• _SOURCE RECORDS_:
▼

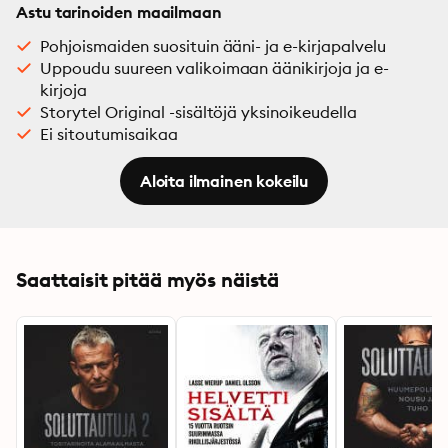
Astu tarinoiden maailmaan
Pohjoismaiden suosituin ääni- ja e-kirjapalvelu
Uppoudu suureen valikoimaan äänikirjoja ja e-
kirjoja
Storytel Original -sisältöjä yksinoikeudella
Ei sitoutumisaikaa
Aloita ilmainen kokeilu
Saattaisit pitää myös näistä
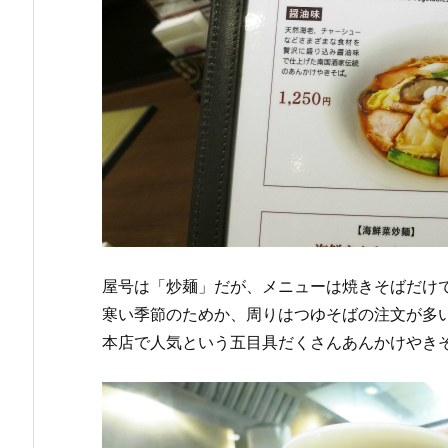
屋号は「炒麺」だが、メニューは焼きそばだけで
寒い季節のためか、周りはつゆそばの注文が多
本店で人気という五目具だくさんあんかけやきそば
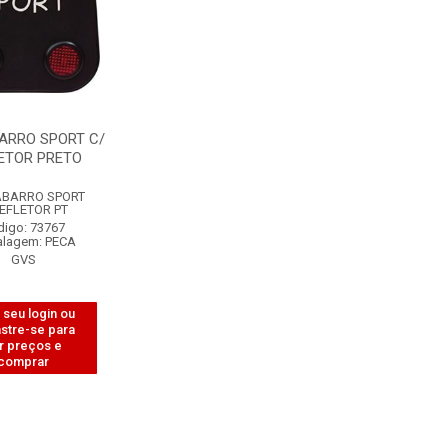
ARRO SPORT C/
ETOR PRETO
BARRO SPORT
EFLETOR PT
digo: 73767
lagem: PECA
GVS
 seu login ou
stre-se para
r preços e
comprar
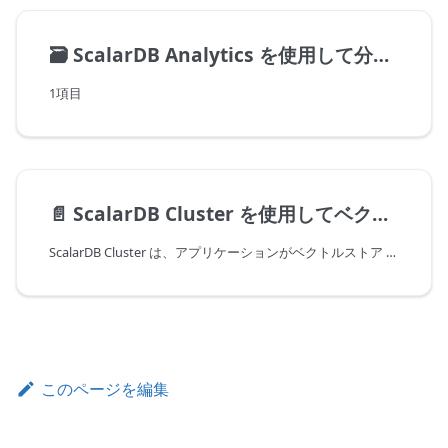
🗃️
ScalarDB Analytics を使用して分析クエリを実行
1項目
📄️
ScalarDB Cluster を使用してベクトル検索を実行
ScalarDB Cluster は、アプリケーションがベクトルストア (埋め込みストア) と統一された方法で対話できるように、ベクトルストアの抽象化を提供します。この入門チュートリアルでは、ScalarDB Cluster でベクトル検索を実行する方法を説明します。
このページを編集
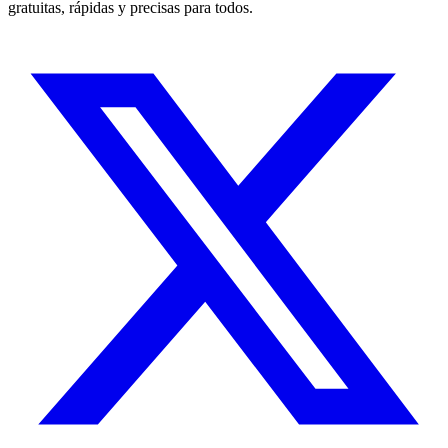
gratuitas, rápidas y precisas para todos.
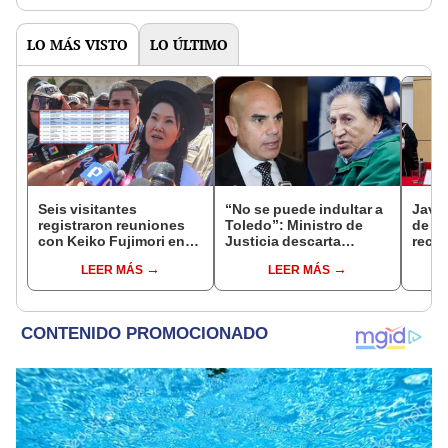
LO MÁS VISTO
LO ÚLTIMO
Seis visitantes
“No se puede indultar a
Javie
registraron reuniones
Toledo”: Ministro de
de D
con Keiko Fujimori en
Justicia descarta
recha
las mismas horas que la
beneficio para el
causa
LEER MÁS
LEER MÁS
presidenta se
exmandatario
presi
encontraba en Junín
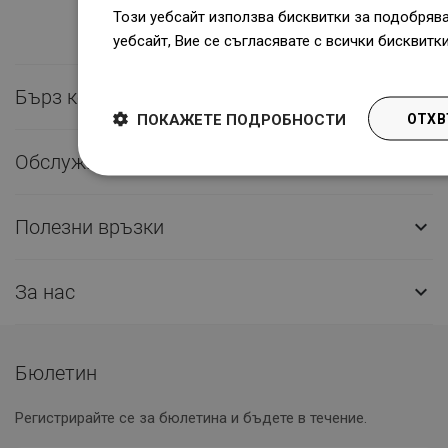
Този уебсайт използва бисквитки за подобряв
уебсайт, Вие се съгласявате с всички бисквитк
Dowiedz się więcej
Бърз контакт

ПОКАЖЕТЕ ПОДРОБНОСТИ
ОТХВ
Обслужване на клиенти

Полезни връзки

За нас

Бюлетин
Регистрирайте се за бюлетина и бъдете в течение.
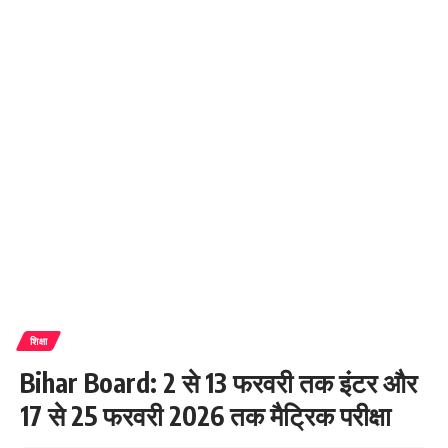
शिक्षा
Bihar Board: 2 से 13 फरवरी तक इंटर और
17 से 25 फरवरी 2026 तक मैट्रिक परीक्षा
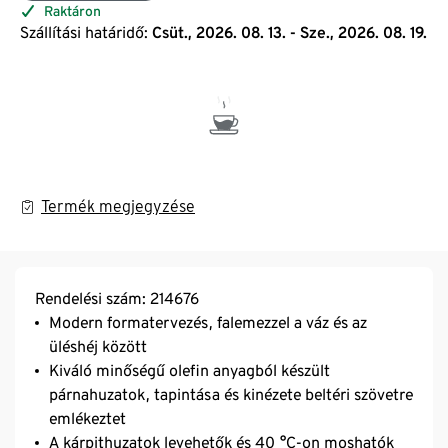
Raktáron
Szállítási határidő:
Csüt., 2026. 08. 13. - Sze., 2026. 08. 19.
Termék megjegyzése
Rendelési szám: 214676
Modern formatervezés, falemezzel a váz és az
üléshéj között
Kiváló minőségű olefin anyagból készült
párnahuzatok, tapintása és kinézete beltéri szövetre
emlékeztet
A kárpithuzatok levehetők és 40 °C-on moshatók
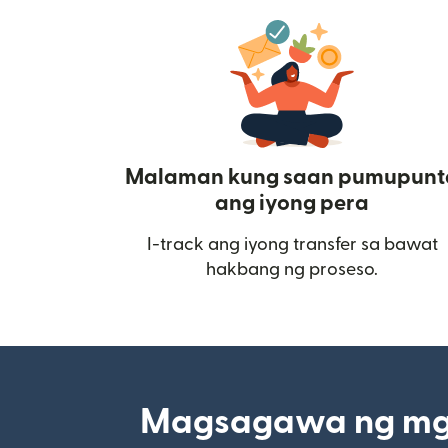
Malaman kung saan pumupunt
ang iyong pera
I-track ang iyong transfer sa bawat
hakbang ng proseso.
Magsagawa ng mga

▲

• _WHAT NEEDS TO BE DONE_: Print every line of text from all the records above, word for word. Leave out the pictures.

• _ANSWER BOX_:
Astu tarinoiden maailmaan
Pohjoismaiden suosituin ääni- ja e-kirjapalvelu
Uppoudu suureen valikoimaan äänikirjoja ja e-
kirjoja
Storytel Original -sisältöjä yksinoikeudella
Ei sitoutumisaikaa
Aloita ilmainen kokeilu
Saattaisit pitää myös näistä
屋号は「炒麺」だが、メニューは焼きそばだけで
寒い季節のためか、周りはつゆそばの注文が多
本店で人気という五目具だくさんあんかけやきそば
ARRO SPORT C/
ETOR PRETO
BARRO SPORT
EFLETOR PT
digo: 73767
lagem: PECA
GVS
 seu login ou
stre-se para
r preços e
comprar
🗃️
ScalarDB Analytics を使用して分析クエリを実行
1項目
📄️
ScalarDB Cluster を使用してベクトル検索を実行
ScalarDB Cluster は、アプリケーションがベクトルストア (埋め込みストア) と統一された方法で対話できるように、ベクトルストアの抽象化を提供します。この入門チュートリアルでは、ScalarDB Cluster でベクトル検索を実行する方法を説明します。
このページを編集
gratuitas, rápidas y precisas para todos.
LO MÁS VISTO
LO ÚLTIMO
Seis visitantes
“No se puede indultar a
Javie
registraron reuniones
Toledo”: Ministro de
de D
con Keiko Fujimori en
Justicia descarta
recha
las mismas horas que la
beneficio para el
causa
LEER MÁS
LEER MÁS
presidenta se
exmandatario
presi
encontraba en Junín
Този уебсайт използва бисквитки за подобряв
уебсайт, Вие се съгласявате с всички бисквитк
Dowiedz się więcej
Бърз контакт

ПОКАЖЕТЕ ПОДРОБНОСТИ
ОТХВ
Обслужване на клиенти

Полезни връзки

За нас

Бюлетин
Регистрирайте се за бюлетина и бъдете в течение.
शिक्षा
Bihar Board: 2 से 13 फरवरी तक इंटर और
17 से 25 फरवरी 2026 तक मैट्रिक परीक्षा
Raktáron
Szállítási határidő:
Csüt., 2026. 08. 13. - Sze., 2026. 08. 19.
Termék megjegyzése
Rendelési szám: 214676
Modern formatervezés, falemezzel a váz és az
üléshéj között
Kiváló minőségű olefin anyagból készült
párnahuzatok, tapintása és kinézete beltéri szövetre
emlékeztet
A kárpithuzatok levehetők és 40 °C-on moshatók
Malaman kung saan pumupunt
ang iyong pera
I-track ang iyong transfer sa bawat
hakbang ng proseso.
Magsagawa ng mga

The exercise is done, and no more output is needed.